▶ ASSIGNMENT
The finished copy should match every record exactly and contain no pictures.
......
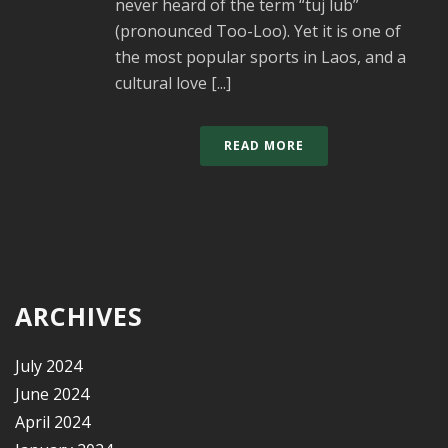
never heard of the term “tuj lub”
(pronounced Too-Loo). Yet it is one of
the most popular sports in Laos, and a
cultural love [...]
READ MORE
ARCHIVES
July 2024
June 2024
April 2024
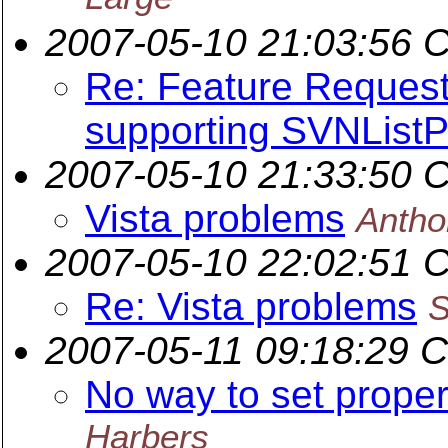
2007-05-10 21:03:56 
Re: Feature Request
supporting SVNList
2007-05-10 21:33:50 
Vista problems
Anth
2007-05-10 22:02:51 
Re: Vista problems
S
2007-05-11 09:18:29 
No way to set proper
Harbers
......
▶ YOUR RESPONSE
never heard of the term “tuj lub”
(pronounced Too-Loo). Yet it is one of
the most popular sports in Laos, and a
cultural love [...]
READ MORE
ARCHIVES
July 2024
June 2024
April 2024
2007-05-10 21:03:56 
Re: Feature Request
supporting SVNList
2007-05-10 21:33:50 
Vista problems
Anth
2007-05-10 22:02:51 
Re: Vista problems
S
2007-05-11 09:18:29 
No way to set proper
Harbers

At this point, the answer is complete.